Por diversas vias todavia permanece a cultura da concessão de privilégios à casta componente das forças oligárquicas. Florestan Fernandes observa esta configuração já em sua manifestação colonial. Então, como hoje, era força marcada pelostatus senhorial, pela dominação patrimonialista e pelas funções políticas da aristocracia agrária (FERNANDES, 2005, p. 130), que sempre a reclama e da qual se apropria sem abrir mão. Hoje, como ontem, a oligarquia pretende manter-se em posição de que a força da lei não lhes atinja, sequer quando se dediquem à prática da escravidão, planejamento de homicídios, fuga à céu aberto com sacos ou malas de dinheiro de corrupção ou mesmo quando confessa de própria voz a comissão de crimes contra a administração pública. Esta oligarquia que encontra braços nos mais altos atores togados pretende manter-se em lugar de isolamento e privilégio que nem mesmo um modesto conceito de República poderia aceitar. Esta oligarquia pretende permanecer intocável, inacessível à força da lei. Já bem sabemos que, por exemplo, ser tesoureiro de partidos políticos pode ser uma atividade altamente perigosa, exceto se for plumado-tucana, ou acaso alguém terá ouvido falar de que algum de seus tesoureiros tenha sido alvo de condução coercitiva?

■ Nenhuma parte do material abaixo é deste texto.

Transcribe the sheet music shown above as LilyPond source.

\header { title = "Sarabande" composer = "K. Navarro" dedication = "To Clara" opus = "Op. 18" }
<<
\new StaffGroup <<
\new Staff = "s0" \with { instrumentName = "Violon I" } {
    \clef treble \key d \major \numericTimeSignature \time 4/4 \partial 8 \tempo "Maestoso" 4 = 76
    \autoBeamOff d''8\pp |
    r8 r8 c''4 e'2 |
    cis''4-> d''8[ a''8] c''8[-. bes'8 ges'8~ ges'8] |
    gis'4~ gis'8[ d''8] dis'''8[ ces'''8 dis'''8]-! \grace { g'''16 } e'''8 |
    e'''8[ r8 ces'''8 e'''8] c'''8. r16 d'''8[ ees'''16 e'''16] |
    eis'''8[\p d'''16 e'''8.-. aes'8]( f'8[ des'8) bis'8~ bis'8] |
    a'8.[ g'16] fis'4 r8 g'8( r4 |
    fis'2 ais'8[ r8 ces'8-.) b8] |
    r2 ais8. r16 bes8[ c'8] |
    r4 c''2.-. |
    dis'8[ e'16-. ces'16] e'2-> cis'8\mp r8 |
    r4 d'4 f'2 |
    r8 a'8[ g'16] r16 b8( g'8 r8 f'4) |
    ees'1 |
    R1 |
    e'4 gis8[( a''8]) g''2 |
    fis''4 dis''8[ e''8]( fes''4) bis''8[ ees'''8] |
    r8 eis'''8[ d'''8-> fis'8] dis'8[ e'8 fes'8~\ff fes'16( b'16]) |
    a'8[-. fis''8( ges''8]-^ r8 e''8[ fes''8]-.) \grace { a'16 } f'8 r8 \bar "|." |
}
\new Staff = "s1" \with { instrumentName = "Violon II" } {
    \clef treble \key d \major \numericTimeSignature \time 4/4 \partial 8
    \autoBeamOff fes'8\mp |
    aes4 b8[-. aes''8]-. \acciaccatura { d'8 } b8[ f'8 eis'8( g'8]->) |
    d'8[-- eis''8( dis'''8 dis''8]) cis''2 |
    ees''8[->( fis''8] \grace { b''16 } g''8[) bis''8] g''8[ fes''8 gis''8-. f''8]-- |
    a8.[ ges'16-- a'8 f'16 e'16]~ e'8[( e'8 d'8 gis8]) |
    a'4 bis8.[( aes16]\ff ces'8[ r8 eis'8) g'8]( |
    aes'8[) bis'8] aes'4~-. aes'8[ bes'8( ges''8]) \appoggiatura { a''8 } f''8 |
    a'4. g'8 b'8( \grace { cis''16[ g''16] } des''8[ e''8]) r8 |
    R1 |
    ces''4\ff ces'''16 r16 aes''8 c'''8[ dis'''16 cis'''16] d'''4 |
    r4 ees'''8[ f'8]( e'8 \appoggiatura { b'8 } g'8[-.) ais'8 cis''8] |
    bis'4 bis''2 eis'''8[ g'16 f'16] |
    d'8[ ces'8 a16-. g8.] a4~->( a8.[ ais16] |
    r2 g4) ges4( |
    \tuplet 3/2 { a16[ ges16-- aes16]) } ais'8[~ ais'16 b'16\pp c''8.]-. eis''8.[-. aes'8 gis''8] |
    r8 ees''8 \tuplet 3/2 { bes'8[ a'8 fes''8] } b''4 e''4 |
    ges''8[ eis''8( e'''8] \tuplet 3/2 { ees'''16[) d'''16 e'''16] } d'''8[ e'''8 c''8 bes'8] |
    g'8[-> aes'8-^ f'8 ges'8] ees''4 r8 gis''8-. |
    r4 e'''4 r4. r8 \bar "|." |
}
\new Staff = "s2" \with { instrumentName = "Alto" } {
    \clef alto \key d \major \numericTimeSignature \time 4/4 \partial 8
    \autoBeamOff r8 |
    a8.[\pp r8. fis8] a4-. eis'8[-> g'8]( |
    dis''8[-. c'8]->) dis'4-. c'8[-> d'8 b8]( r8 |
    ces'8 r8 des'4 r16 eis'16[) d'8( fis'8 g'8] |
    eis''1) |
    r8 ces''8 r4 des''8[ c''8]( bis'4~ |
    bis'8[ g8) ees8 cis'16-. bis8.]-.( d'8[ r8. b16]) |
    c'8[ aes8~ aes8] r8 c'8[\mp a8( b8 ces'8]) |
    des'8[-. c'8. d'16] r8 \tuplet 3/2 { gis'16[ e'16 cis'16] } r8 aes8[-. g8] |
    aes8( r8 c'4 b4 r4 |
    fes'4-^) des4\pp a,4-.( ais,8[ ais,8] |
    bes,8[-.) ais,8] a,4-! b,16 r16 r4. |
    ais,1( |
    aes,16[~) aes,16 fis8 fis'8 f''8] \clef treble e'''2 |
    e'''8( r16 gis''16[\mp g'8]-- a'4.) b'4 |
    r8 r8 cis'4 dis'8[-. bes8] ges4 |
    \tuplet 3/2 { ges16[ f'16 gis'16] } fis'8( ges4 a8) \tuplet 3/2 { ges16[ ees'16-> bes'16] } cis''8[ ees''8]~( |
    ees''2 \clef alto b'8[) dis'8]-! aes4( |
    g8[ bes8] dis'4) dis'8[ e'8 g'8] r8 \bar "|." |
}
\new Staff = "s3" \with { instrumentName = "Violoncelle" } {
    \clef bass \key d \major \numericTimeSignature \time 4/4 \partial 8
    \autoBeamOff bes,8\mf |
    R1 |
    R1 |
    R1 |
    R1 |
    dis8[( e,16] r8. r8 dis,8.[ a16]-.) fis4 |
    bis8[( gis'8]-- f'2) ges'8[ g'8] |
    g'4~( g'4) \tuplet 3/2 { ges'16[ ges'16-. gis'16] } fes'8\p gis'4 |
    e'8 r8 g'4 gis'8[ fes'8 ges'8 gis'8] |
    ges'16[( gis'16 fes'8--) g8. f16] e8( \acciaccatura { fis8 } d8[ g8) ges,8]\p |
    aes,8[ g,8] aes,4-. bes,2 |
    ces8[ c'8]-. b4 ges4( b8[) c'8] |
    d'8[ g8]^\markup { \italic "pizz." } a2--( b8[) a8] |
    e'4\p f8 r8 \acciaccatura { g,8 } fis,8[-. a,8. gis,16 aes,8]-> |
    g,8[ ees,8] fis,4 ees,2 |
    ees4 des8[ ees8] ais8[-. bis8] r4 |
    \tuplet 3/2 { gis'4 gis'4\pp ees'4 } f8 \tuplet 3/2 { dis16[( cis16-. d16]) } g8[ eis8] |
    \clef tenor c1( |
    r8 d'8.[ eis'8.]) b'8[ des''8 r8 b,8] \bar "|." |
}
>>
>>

O que hoje está em curso no Brasil é uma genuína revolução conservadora que emprega os mais densos esforços e mobiliza as mais altas quantias de capital para promover a velha tradição autoritária nacional que é, e sempre foi, sinônimo de atentado visceral aos projetos democratizante-populares, que historicamente constituíram projetos logo tomados como desejáveis alvos de golpes de Estado. Podemos voltar os nossos olhos para o espaço que quisermos, tergiversar e sumir o verbo nos ares mas, indiscutivelmente, a realidade é mesmo esta.
Todo este cenário, acaso, pode ser descrito como uma democracia ou apenas como um simulacro? É isto uma República? É isto, realmente, um Estado democrático de direito? É todo este espaço jurídico-político algo qualificável como um perfeito e adequado funcionamento das instituições? Alguém pode dizer que uma democracia funciona normalmente quando trata aos seus cidadãos com dois pesos e duas medidas?